Ralph Boyd, an assistant attorney general at the Justice Department who runs the civil rights division, said the over-arching theme of the guidelines is that law enforcement officials cannot use race or ethnicity "as a proxy" to focus increased criminal suspicion on a person.

"This is an antistereotyping guidance" aimed at balancing the civil rights of the public against the legitimate needs of law enforcement, Mr. Boyd said.

The policy lays out two distinct sets of guidelines: a broad prohibition on profiling in traditional and often routine law enforcement investigations; and a looser set of standards for national security cases.

In traditional operations like traffic stops, federal agents "may not use race or ethnicity to any degree, except that officers may rely on race and ethnicity in a specific suspect description," the policy states.
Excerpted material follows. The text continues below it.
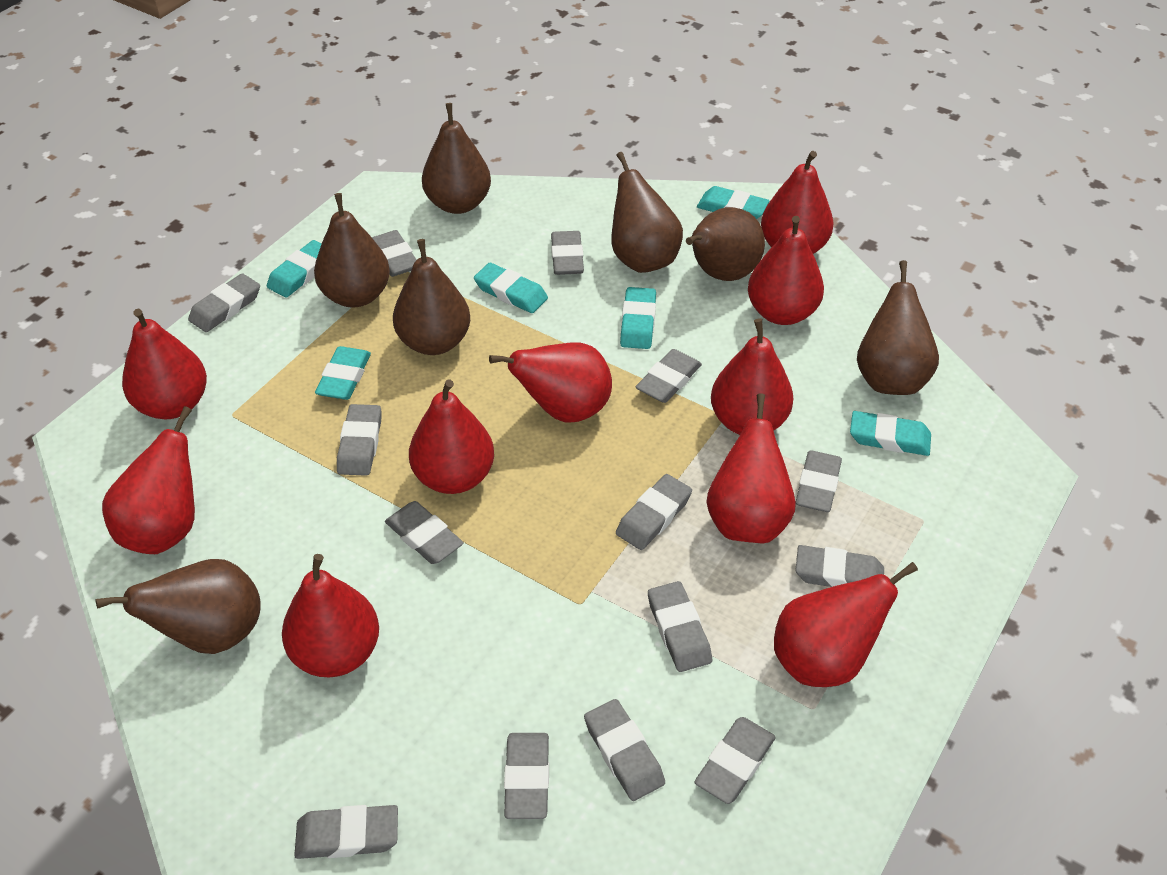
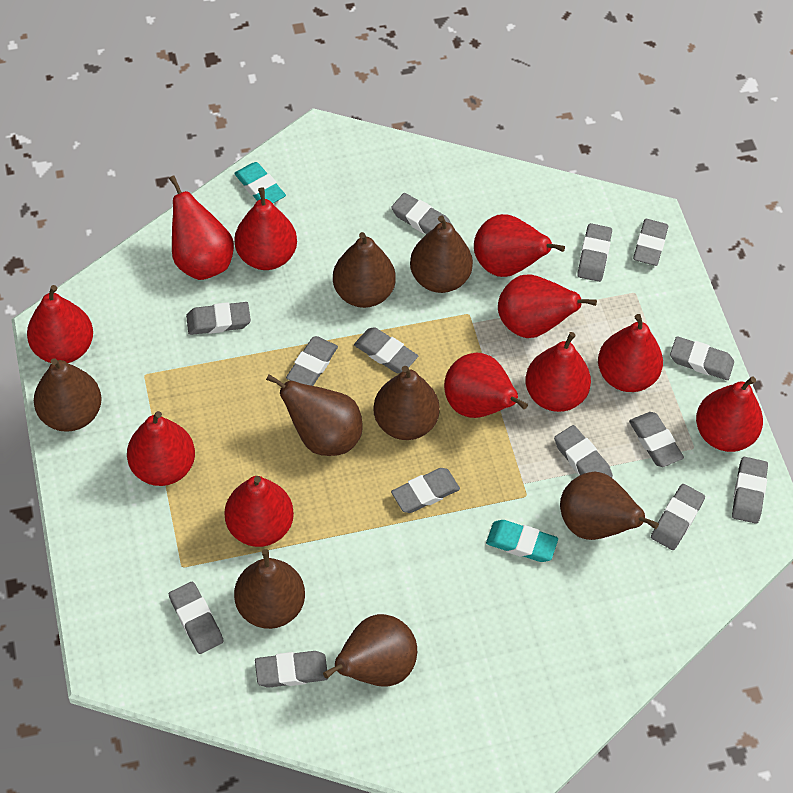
brown pear: [95,559,261,654] [314,193,390,308] [393,239,470,355] [422,103,491,214] [611,152,683,273] [686,207,765,281] [857,260,939,395] = 7 -> [34,358,102,432] [234,549,305,629] [266,374,363,456] [323,614,417,687] [333,232,396,308] [373,366,440,440] [410,216,473,293] [560,472,659,540] = 8
red pear: [102,406,195,554] [122,309,207,419] [282,554,379,677] [409,379,494,494] [489,342,612,423] [706,393,796,543] [711,318,793,435] [748,216,824,325] [761,151,833,254] [774,562,918,687] = 10 -> [27,285,93,363] [127,411,195,486] [169,175,234,280] [224,476,294,547] [234,187,297,270] [444,353,528,418] [474,214,565,277] [498,274,597,338] [525,332,591,412] [598,314,663,392] [696,377,763,452] = 11
turquoise eraser: [267,240,322,297] [315,346,371,400] [474,263,548,313] [620,287,656,349] [697,186,769,219] [850,411,931,456] = 6 -> [234,162,286,203] [486,520,558,562] = 2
Officials said this prohibition was intended to go beyond the safeguards of the Constitution and existing law.

So, for instance, agents conducting drug or auto theft investigations are barred from singling out people or neighborhoods based on the "generalized assumption" that people of a certain race or ethnicity are more likely to be drug dealers or car thieves.

But federal park police who had a description of a fleeing bank robbery suspect with a specific race and physical description could use race in deciding which speeding drivers to pull over. The information in such cases must be specific and "trustworthy," the policy says.
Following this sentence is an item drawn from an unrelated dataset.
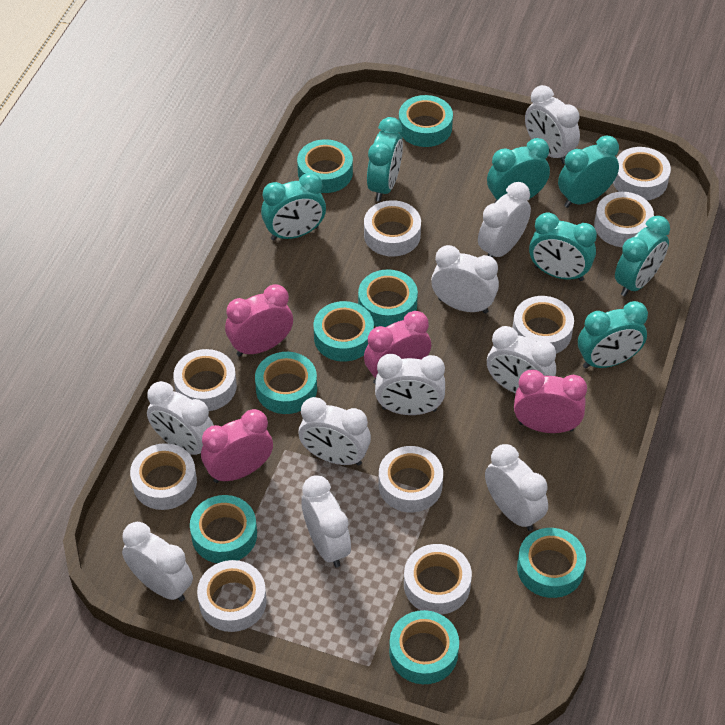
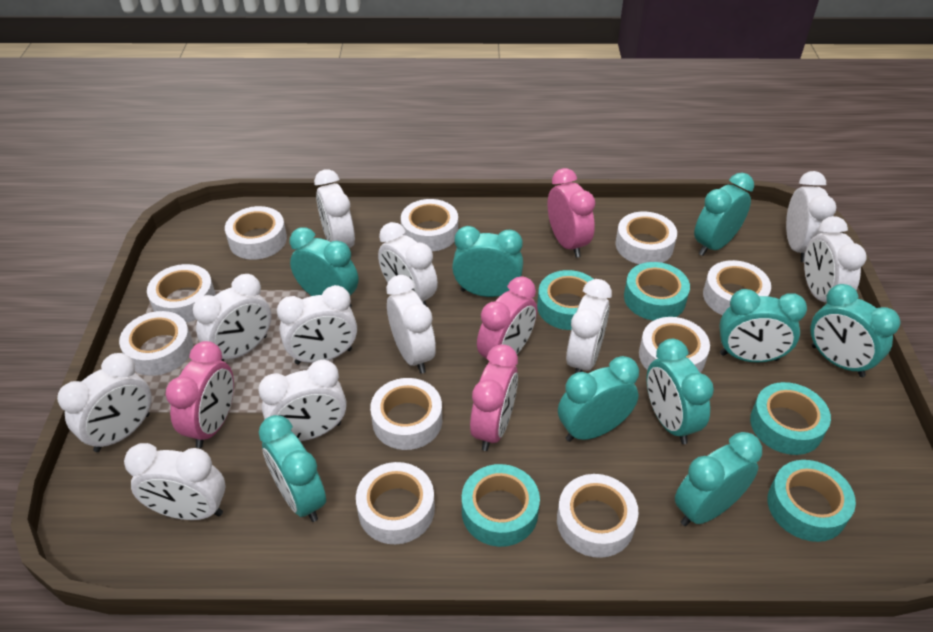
turquoise clock: [261,172,326,241] [367,117,403,202] [487,138,550,203] [529,212,597,281] [558,136,619,208] [578,301,648,369] [615,216,670,297] = 7 -> [259,415,326,522] [290,227,358,307] [452,226,523,297] [558,356,639,442] [647,339,714,444] [675,432,762,526] [694,173,754,256] [719,289,807,362] [810,284,901,377] = 9
turquoise tape: [190,495,257,563] [255,352,317,414] [297,139,353,193] [313,301,374,362] [358,269,418,327] [389,610,459,684] [399,95,453,147] [517,528,586,598] = 8 -> [462,464,540,547] [537,270,593,330] [624,262,690,321] [750,382,831,455] [767,460,856,542] = 5
white clock: [122,522,193,602] [147,381,214,455] [299,397,371,466] [301,475,351,568] [375,354,445,415] [431,245,499,314] [478,182,531,258] [485,444,548,531] [487,326,556,393] [525,85,580,164] = 10 -> [57,353,152,452] [124,443,226,520] [193,274,272,361] [258,360,347,441] [277,285,357,365] [314,169,355,248] [378,222,438,306] [386,275,436,374] [566,279,612,373] [786,171,836,262] [804,216,866,303] = 11
white tape: [130,443,197,510] [173,349,237,411] [197,560,267,632] [364,200,421,257] [379,446,443,512] [404,544,472,615] [512,296,574,354] [594,192,654,247] [613,147,671,200] = 9 -> [119,311,193,376] [147,264,216,323] [225,206,287,260] [356,462,435,544] [370,378,442,450] [401,199,458,251] [557,474,639,558] [615,211,677,264] [639,317,710,373] [703,260,771,315] = 10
In investigations involving national security and border integrity, the new policy adopts a lower standard, saying federal agents "may consider race, ethnicity and other relevant factors to the extent permitted by our laws and the Constitution."

The racial information that the authorities can use in such cases does not have to be very specific. The policy notes that because terrorists have the ability to strike almost anywhere, "there can be no expectation that the information must be specific to a particular locale or even to a particular identified scheme."

Ibrahim Hooper, a spokesman for the Council on American-Islamic Relations, said the new policy would do little to mollify Arab-Americans.

"There seem to be a lot of `buts' and `howevers' here that would allow profiling of Arabs and Muslims to continue," Mr. Hooper said.

He said he found the policy paradoxical in light of a report from the Justice Department this month criticizing the detentions of hundreds of illegal immigrants, most of them Middle Eastern, after the 9/11 attacks.

"This is a problem that's certainly widespread, and I don't think this policy does anything to help the situation," Mr. Hooper said.

Ms. Murphy at the A.C.L.U. said she was troubled that the policy was issued as "guidance" from the Justice Department rather than as an executive order from the White House or a legislative proposal. She said the policy might lack teeth and enforcement mechanisms as a result.

The Bush administration "is trying to get the public relations benefits of a new law without actually creating a new law," she said.

But the White House said that even without issuing an executive order, the administration was committed to ensuring that the new policy was strictly enforced.

"This guidance comes directly from the president," Mr. McClellan said. "The president directed the attorney general to come up with specific steps to end racial profiling, and this policy comes out of that commitment."